Codeforces Round 349 (Div. 2) D. World Tour(最短路)
题意:
$N\le 3000,M\le 5000,N个点M条边的权为1的有向图$
$求四个不同的点,使得a\rightarrow b \rightarrow c \rightarrow d都走最短路的路程和最长,路径中经过的点不作要求$
分析:
$直接跑N次bfs搞出全源最短路d[i][j]$
$然后用pair顺图i\rightarrow j存一次按距离排个序,逆图j\rightarrow i也搞一个$
$分别是o[i][j]和r[i][j]$
$枚举b和c,先找a,再d,注意要不同$
$由于这个条件,我们干脆再找一次,这次先找d再找a$
$注意不可达的。$
$更新答案即可,复杂度加上排序大概是O(n^2logn+nm)$
代码:
//
// Created by TaoSama on 2016-04-30
// Copyright (c) 2016 TaoSama. All rights reserved.
//
#pragma comment(linker, "/STACK:102400000,102400000")
#include <algorithm>
#include <cctype>
#include <cmath>
#include <cstdio>
#include <cstdlib>
#include <cstring>
#include <iomanip>
#include <iostream>
#include <map>
#include <queue>
#include <string>
#include <set>
#include <vector>
using namespace std;
#define pr(x) cout << #x << " = " << x << " "

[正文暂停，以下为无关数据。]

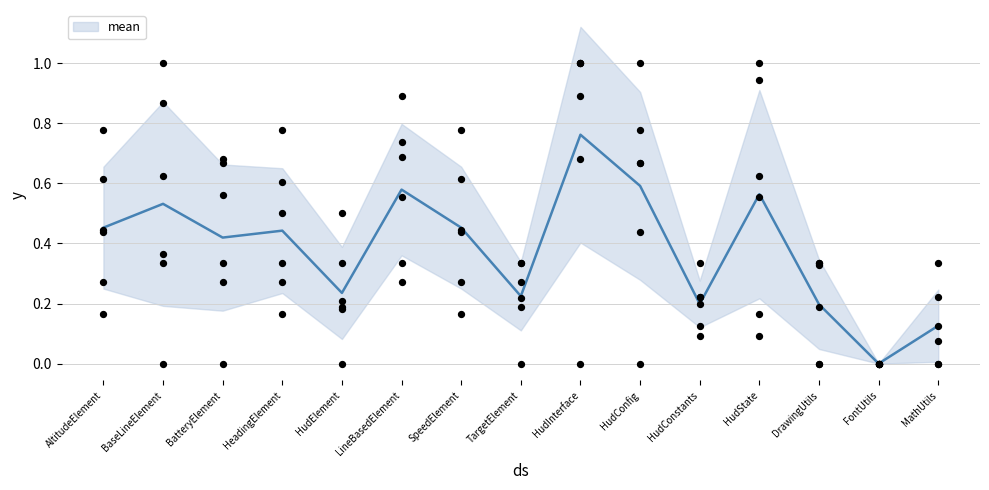

Which has a higher value, AltitudeElement or BatteryElement?

AltitudeElement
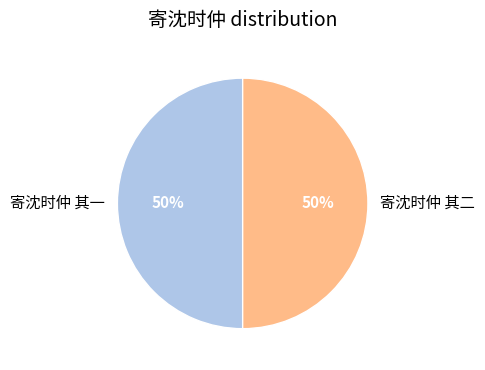

True or false: 寄沈时仲 其一 accounts for 60% of the total.

False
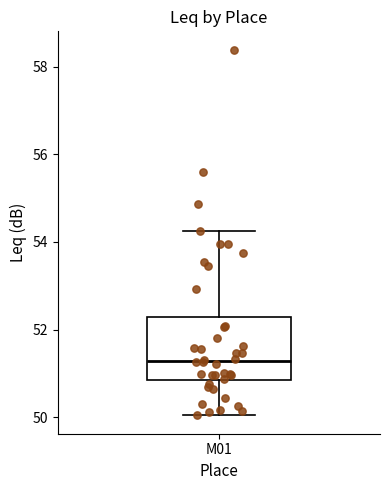

Read this box plot against the y-axis: the position of the median line, the range covered by the box, and the ends of both whiskers. The values are not printed on the chart, so give them approximately, as read against the axis.

median 51.2, box 50.8 to 52.2, whiskers 50.0 to 54.2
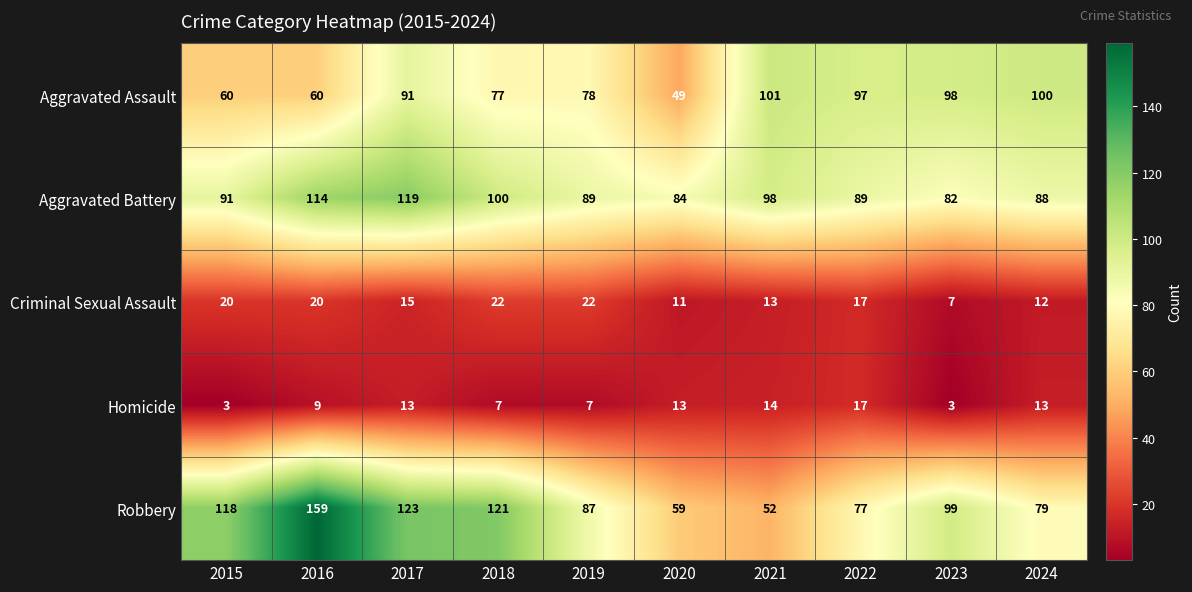

Read the Robbery value at 2021.

52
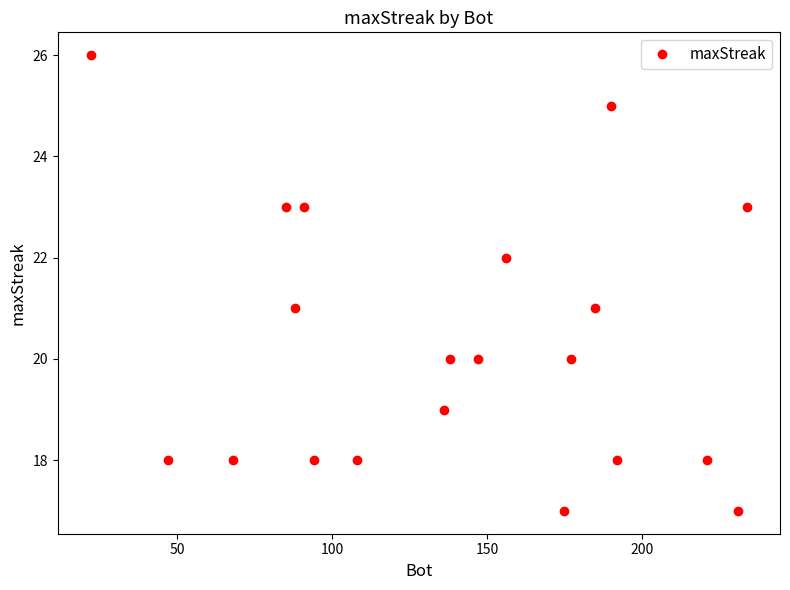

What is the smallest value displayed?

17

#define prln(x) cout << #x << " = " << x << endl
const int N = 3e3 + 10, INF = 0x3f3f3f3f, MOD = 1e9 + 7;
int n, m;
vector<int> G[N];
typedef pair<int, int> P;
int d[N][N];
P o[N][N], r[N][N]; //original i->j, reversing i<-j
void bfs(int s, int* d) {
queue<int> q; q.push(s);
for(int i = 1; i <= n; ++i) d[i] = -1;
d[s] = 0;
while(q.size()) {
int u = q.front(); q.pop();
for(int v : G[u]) {
if(d[v] == -1) {
d[v] = d[u] + 1;
q.push(v);
}
}
}
}
int main() {
#ifdef LOCAL
freopen("C:\\Users\\TaoSama\\Desktop\\in.txt", "r", stdin);
// freopen("C:\\Users\\TaoSama\\Desktop\\out.txt","w",stdout);
#endif
ios_base::sync_with_stdio(0);
scanf("%d%d", &n, &m);
while(m--) {
int u, v; scanf("%d%d", &u, &v);
G[u].push_back(v);
}
for(int i = 1; i <= n; ++i) bfs(i, d[i]);
for(int i = 1; i <= n; ++i)
for(int j = 1; j <= n; ++j)
o[i][j] = {d[i][j], j}, r[i][j] = {d[j][i], j};
for(int i = 1; i <= n; ++i) sort(o[i] + 1, o[i] + 1 + n);
for(int i = 1; i <= n; ++i) sort(r[i] + 1, r[i] + 1 + n);
int sum = 0;
vector<int> ans; //不可达的是最小的
for(int b = 1; b <= n; ++b) {
for(int c = 1; c <= n; ++c) {
if(b == c || d[b][c] == -1) continue;
int x, y, i;
//x first
i = n;
if(~r[b][i].second)
while(r[b][i].second == b || r[b][i].second == c) --i;
x = r[b][i].second;
i = n;
if(~o[c][i].second)
while(o[c][i].second == b || o[c][i].second == c
|| o[c][i].second == x) --i;
y = o[c][i].second;
if(~d[x][b] && ~d[c][y]) {
int tmp = d[x][b] + d[b][c] + d[c][y];
if(tmp > sum) sum = tmp, ans = {x, b, c, y};
}
//y first
i = n;
if(~o[c][i].second)
while(o[c][i].second == b || o[c][i].second == c) --i;
y = o[c][i].second;
i = n;
if(~r[b][i].second)
while(r[b][i].second == b || r[b][i].second == c ||
r[b][i].second == y) --i;
x = r[b][i].second;
if(~d[x][b] && ~d[c][y]) {
int tmp = d[x][b] + d[b][c] + d[c][y];
if(tmp > sum) sum = tmp, ans = {x, b, c, y};
}
}
}
for(int x : ans) printf("%d ", x); puts("");
return 0;
}